"Teacher, is this going to be on the exam?" This familiar question highlights a fact-of-life in our educational system - "the test often drives the curriculum." If an education reform emphasizes problem solving and applying hands-on skills, then a test that rewards repetition of memorized facts would be inappropriate. Instead an assessment that matches and reinforces the stated education reform goals might ask students to design and conduct an experiment or design and implement a solution for a school or community issue.
Standards-based reform maintains that we should judge students relative to their mastery of the standards that describe what we expect them to know and be able to do. This criterion-based testing differs from norm-based testing where students are compared to each other. In one case, students might receive poor grades for being in the bottom 25% when, in fact, they had mastered the required material. Or students might be rewarded for being in the top 25% even though they and everyone else performed far below the expected standard.
Many educators favor a combination of traditional multiple choice tests and performance assessments. The former are much less expensive, easier to administer and can generate many data points to promote greater reliability, especially when used to evaluate knowledge of facts and mastery of basic skills. Alternative assessments such as performance assessments tend to have greater validity in measuring the kinds of knowledge and skills that indicate whether students have mastered and can apply a subject rather than simply perform rote techniques or repeat memorized facts.

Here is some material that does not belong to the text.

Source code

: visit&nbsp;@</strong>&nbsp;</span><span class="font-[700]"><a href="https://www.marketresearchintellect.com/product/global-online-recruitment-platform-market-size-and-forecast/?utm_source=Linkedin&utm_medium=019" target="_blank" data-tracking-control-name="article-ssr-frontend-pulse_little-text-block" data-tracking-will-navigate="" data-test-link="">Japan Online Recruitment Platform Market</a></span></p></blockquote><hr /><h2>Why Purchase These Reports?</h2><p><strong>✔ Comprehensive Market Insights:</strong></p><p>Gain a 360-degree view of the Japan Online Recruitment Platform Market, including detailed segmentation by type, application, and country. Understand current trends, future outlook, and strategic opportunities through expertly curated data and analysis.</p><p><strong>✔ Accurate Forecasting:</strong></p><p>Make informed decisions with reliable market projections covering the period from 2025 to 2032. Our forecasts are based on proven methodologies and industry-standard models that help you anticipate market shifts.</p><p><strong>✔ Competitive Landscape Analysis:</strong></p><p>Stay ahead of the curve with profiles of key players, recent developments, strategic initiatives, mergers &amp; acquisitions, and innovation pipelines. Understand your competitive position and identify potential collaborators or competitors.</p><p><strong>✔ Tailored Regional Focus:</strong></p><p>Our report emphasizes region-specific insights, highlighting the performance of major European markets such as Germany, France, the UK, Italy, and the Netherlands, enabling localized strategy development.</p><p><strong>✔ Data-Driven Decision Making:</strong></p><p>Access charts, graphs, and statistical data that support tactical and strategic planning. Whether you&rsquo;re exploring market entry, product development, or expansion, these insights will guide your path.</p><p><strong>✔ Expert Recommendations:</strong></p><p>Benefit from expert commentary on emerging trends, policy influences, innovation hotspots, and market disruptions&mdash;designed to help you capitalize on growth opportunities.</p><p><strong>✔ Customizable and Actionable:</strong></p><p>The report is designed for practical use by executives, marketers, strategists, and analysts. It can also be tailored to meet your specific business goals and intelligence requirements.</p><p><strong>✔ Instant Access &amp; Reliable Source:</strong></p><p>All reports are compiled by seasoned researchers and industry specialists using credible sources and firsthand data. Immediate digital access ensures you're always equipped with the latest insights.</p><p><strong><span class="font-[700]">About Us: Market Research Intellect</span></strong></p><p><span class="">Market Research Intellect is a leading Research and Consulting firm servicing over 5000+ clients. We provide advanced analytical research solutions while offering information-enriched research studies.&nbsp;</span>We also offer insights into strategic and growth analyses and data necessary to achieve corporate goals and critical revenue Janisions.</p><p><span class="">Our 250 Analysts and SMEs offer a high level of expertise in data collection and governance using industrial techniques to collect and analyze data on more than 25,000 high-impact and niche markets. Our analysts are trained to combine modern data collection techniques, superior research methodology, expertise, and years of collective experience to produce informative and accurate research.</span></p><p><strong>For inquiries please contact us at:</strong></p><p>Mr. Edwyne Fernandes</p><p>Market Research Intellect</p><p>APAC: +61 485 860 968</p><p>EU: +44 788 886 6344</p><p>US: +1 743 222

Coupled with a scoring guide, they can give a much more detailed and sophisticated accounting of what the student knows and does not know.
FairTest Principles provide a vision of how to transform assessment systems and practices as part of wider school reform, with a particular focus on improving classroom assessment while ensuring large-scale assessment also supports learning.
If an assessment is to be truly meaningful and effective, the results should make a difference. This accountability can occur at many levels ranging from promotion of a student to rewards or mitigation measures for a school or district or changes to a state's public education system.